Action item: An exact copy of the listing below is needed, with no pictures in it.
Data section start
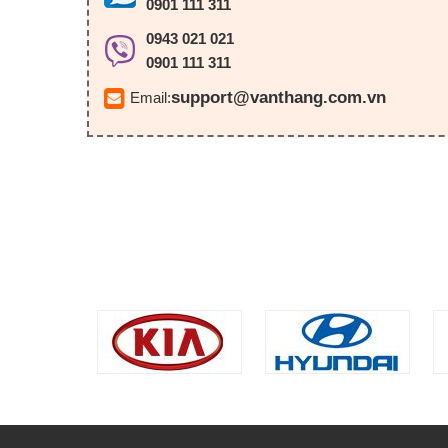
0901 111 311
0943 021 021
0901 111 311
support@vanthang.com.vn
Email:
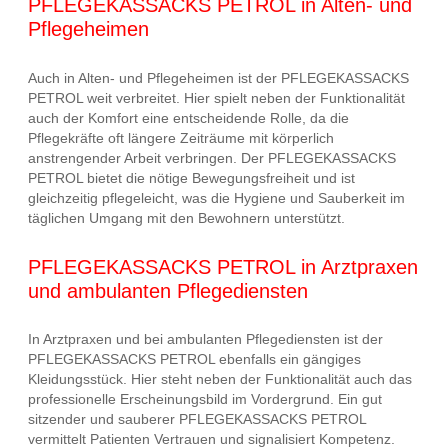
PFLEGEKASSACKS PETROL in Alten- und
Pflegeheimen
Auch in Alten- und Pflegeheimen ist der PFLEGEKASSACKS
PETROL weit verbreitet. Hier spielt neben der Funktionalität
auch der Komfort eine entscheidende Rolle, da die
Pflegekräfte oft längere Zeiträume mit körperlich
anstrengender Arbeit verbringen. Der PFLEGEKASSACKS
PETROL bietet die nötige Bewegungsfreiheit und ist
gleichzeitig pflegeleicht, was die Hygiene und Sauberkeit im
täglichen Umgang mit den Bewohnern unterstützt.
PFLEGEKASSACKS PETROL in Arztpraxen
und ambulanten Pflegediensten
In Arztpraxen und bei ambulanten Pflegediensten ist der
PFLEGEKASSACKS PETROL ebenfalls ein gängiges
Kleidungsstück. Hier steht neben der Funktionalität auch das
professionelle Erscheinungsbild im Vordergrund. Ein gut
sitzender und sauberer PFLEGEKASSACKS PETROL
vermittelt Patienten Vertrauen und signalisiert Kompetenz.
Data section end
Expected answer:
0901 111 311
0943 021 021
0901 111 311
support@vanthang.com.vn
Email:
PFLEGEKASSACKS PETROL in Alten- und
Pflegeheimen
Auch in Alten- und Pflegeheimen ist der PFLEGEKASSACKS
PETROL weit verbreitet. Hier spielt neben der Funktionalität
auch der Komfort eine entscheidende Rolle, da die
Pflegekräfte oft längere Zeiträume mit körperlich
anstrengender Arbeit verbringen. Der PFLEGEKASSACKS
PETROL bietet die nötige Bewegungsfreiheit und ist
gleichzeitig pflegeleicht, was die Hygiene und Sauberkeit im
täglichen Umgang mit den Bewohnern unterstützt.
PFLEGEKASSACKS PETROL in Arztpraxen
und ambulanten Pflegediensten
In Arztpraxen und bei ambulanten Pflegediensten ist der
PFLEGEKASSACKS PETROL ebenfalls ein gängiges
Kleidungsstück. Hier steht neben der Funktionalität auch das
professionelle Erscheinungsbild im Vordergrund. Ein gut
sitzender und sauberer PFLEGEKASSACKS PETROL
vermittelt Patienten Vertrauen und signalisiert Kompetenz.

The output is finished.